タリスカーやスキャパなど、島によって個性あるウイスキーが生まれるアイランズ地域。
その地域での最優秀賞を受賞しました。

樽出ししたまま加水せずボトリングするカスクストレングスである分、アルコール感や辛さがガツンときますが、
とにかく濃厚なシェリーの甘い香りと、アラン蒸溜所特有の華やかな香りのハーモニーがとにかく絶品です。
個人的には、水や炭酸で割って飲むのがオススメです。
何かで割ることで、後味にビターチョコやコーヒーのようなほろ苦さが際立ちます。

マッカランなどのシェリー樽ウイスキーが価格高騰しているなか、
高級過ぎない価格帯で濃厚な味わいを楽しめるシェリー樽ウイスキーはなかなか珍しいのではないでしょうか。


次に、”グレンアラヒー 12年”です。

シングルモルトウイスキー部門総合最優秀賞
ワールドベストシングルモルトウイスキーを受賞しました。

蒸留所:グレンアラヒー蒸留所(スペイサイド)
熟成年数:12年
熟成樽:ペドロヒメネスシェリー樽、オロロソシェリー樽、ヴァージンオーク樽、赤ワイン樽の四種をヴァッティング
アルコール度数:46%

グレンリベットなどを筆頭に、有名蒸溜所が数多く存在する一大地域スペイサイド。
その地域での最優秀賞を受賞、そのままシングルモルト部門を総合した最優秀賞に選出されました。
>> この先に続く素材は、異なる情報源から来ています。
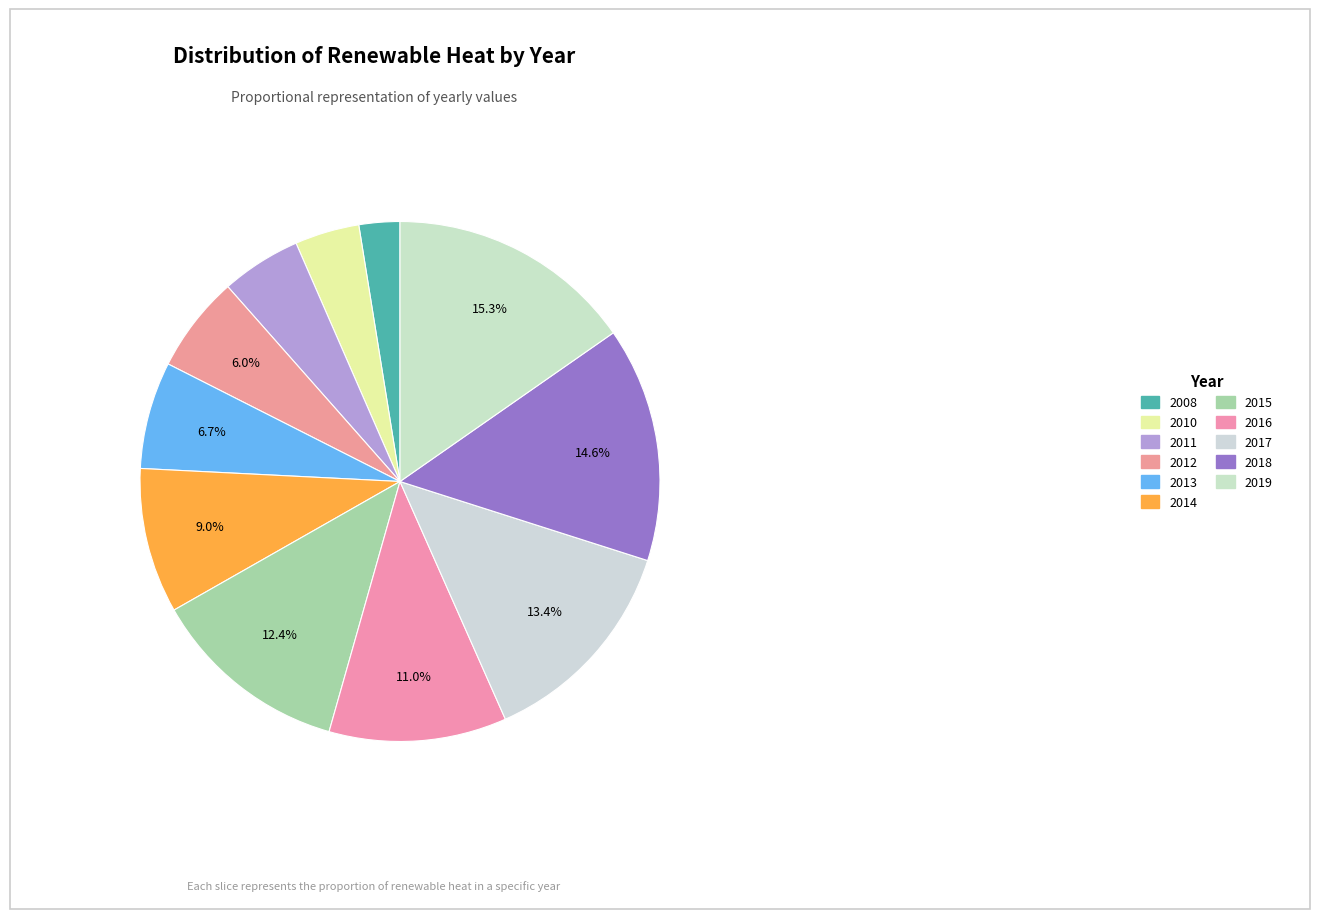

Approximately how many times larger is the value at 2011 compared to 2019?

0.3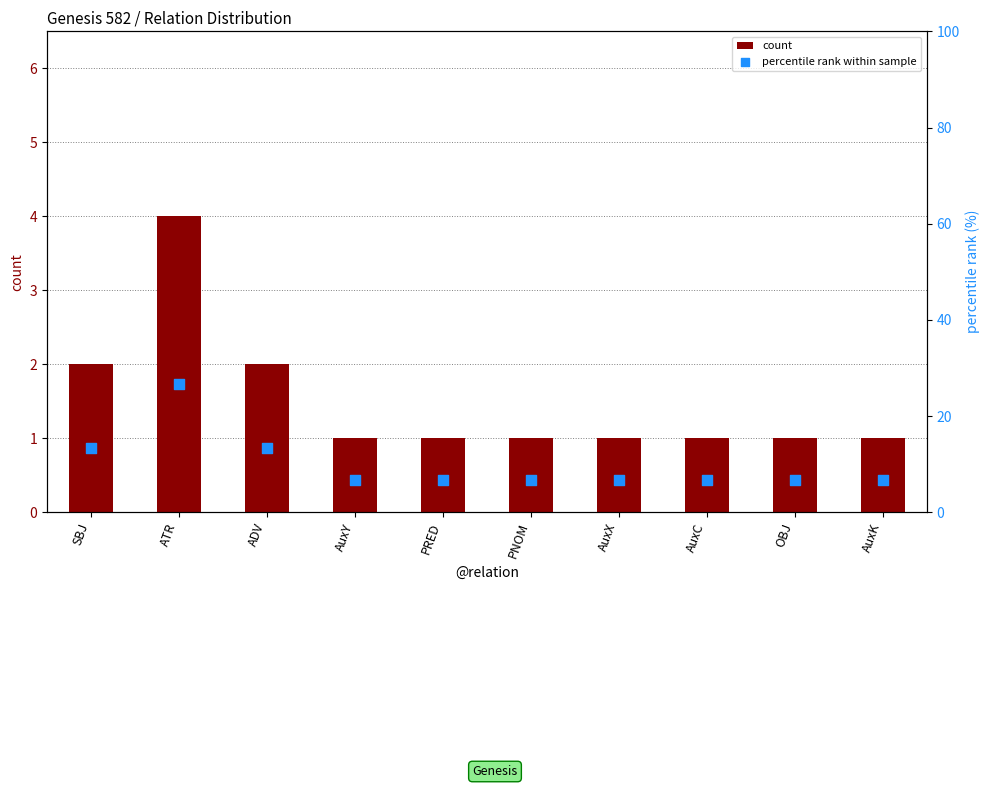

At how many categories does at least one series exceed 18?

1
ウイスキー界の名プロデューサー、ビリー・ウォーカーさんが2017年に蒸溜所を取得して以降、
年々評価を高めていたグレンアラヒー蒸溜所。
スペイサイド地域特有の軽やかで華やかな香りを持ちつつも、
四種の熟成樽が生み出す複雑かつしっかりとしたハーモニーが印象的です。

個人的には是非ともストレートでお楽しみいただきたいです。
この複雑な味わいは、温度変化や氷が解けて薄まる変化さえ勿体なく感じます。
お好みでほんの少量の水を加えていきながら、変化を自分でコントロールしつつ飲むのがオススメです。

ごちゃごちゃと色々書いてしまいましたが、
兎も角、是非一度飲んで味わっていただきたいです。

ドリンクメニュー、小畑チーフのオススメよりご注文いただけますと幸いです。